BEGIN Input data
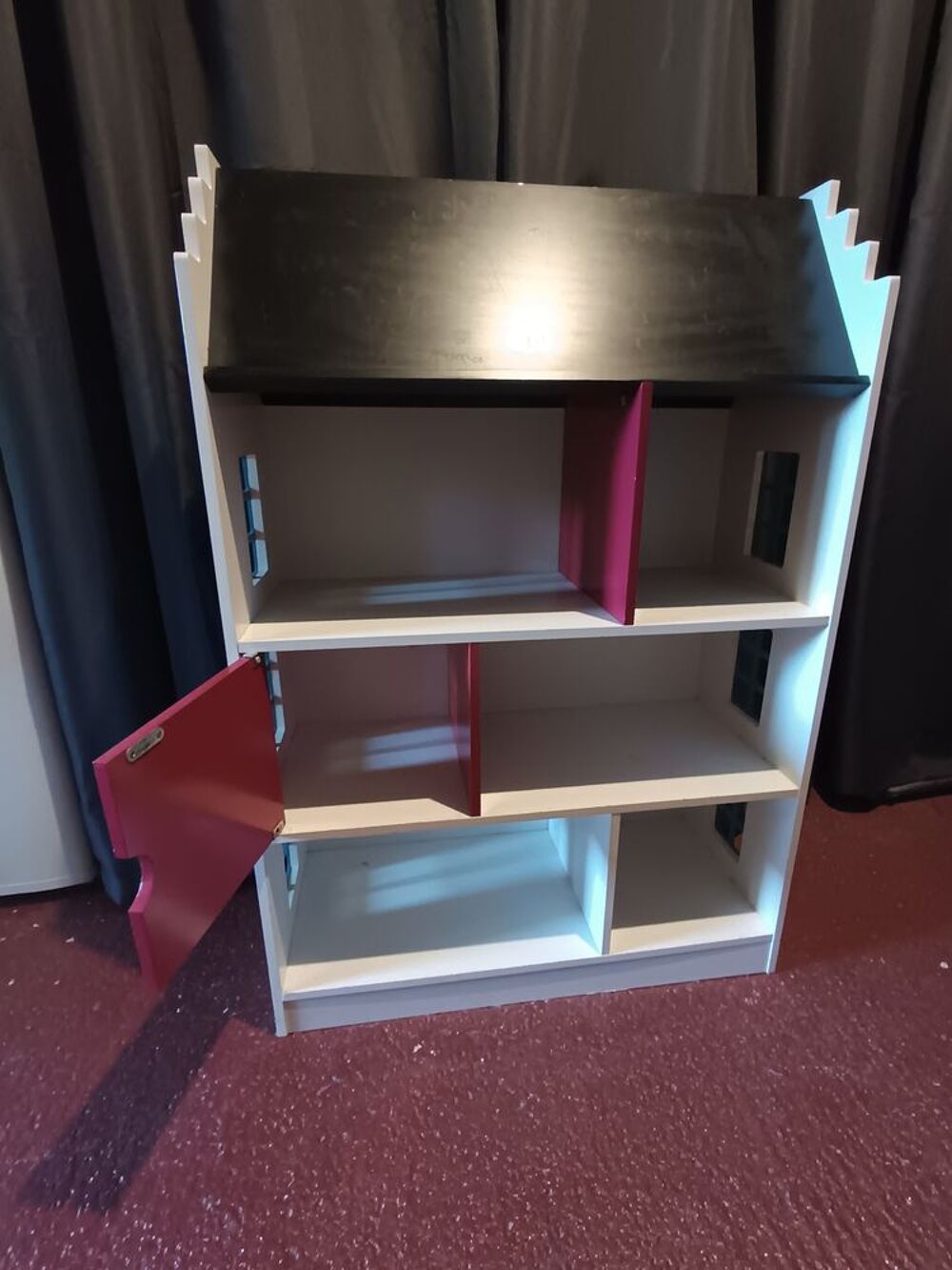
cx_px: 476
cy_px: 635
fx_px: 587
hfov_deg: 78.1
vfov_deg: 94.5
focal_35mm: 16
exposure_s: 1/25
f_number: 2.2
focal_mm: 1.65
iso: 1010
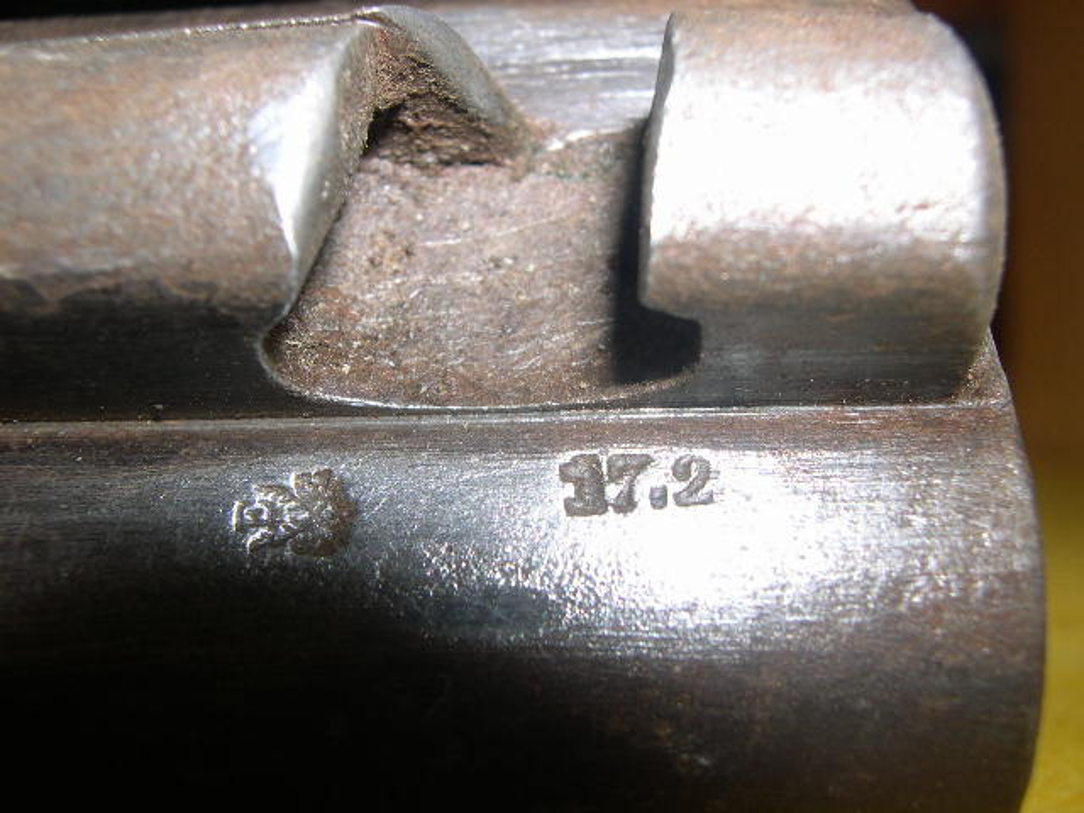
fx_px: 1190
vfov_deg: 37.7
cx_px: 542
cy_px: 406
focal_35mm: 38
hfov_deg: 49.0
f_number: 7.6
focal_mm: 8
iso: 100
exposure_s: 1/60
END Input data
Directive: Everything from the line with "vfov_deg: 94.5" through the last line of the listing should be retyped exactly, with both end lines kept and the pictures left out.

Response:
vfov_deg: 94.5
focal_35mm: 16
exposure_s: 1/25
f_number: 2.2
focal_mm: 1.65
iso: 1010
fx_px: 1190
vfov_deg: 37.7
cx_px: 542
cy_px: 406
focal_35mm: 38
hfov_deg: 49.0
f_number: 7.6
focal_mm: 8
iso: 100
exposure_s: 1/60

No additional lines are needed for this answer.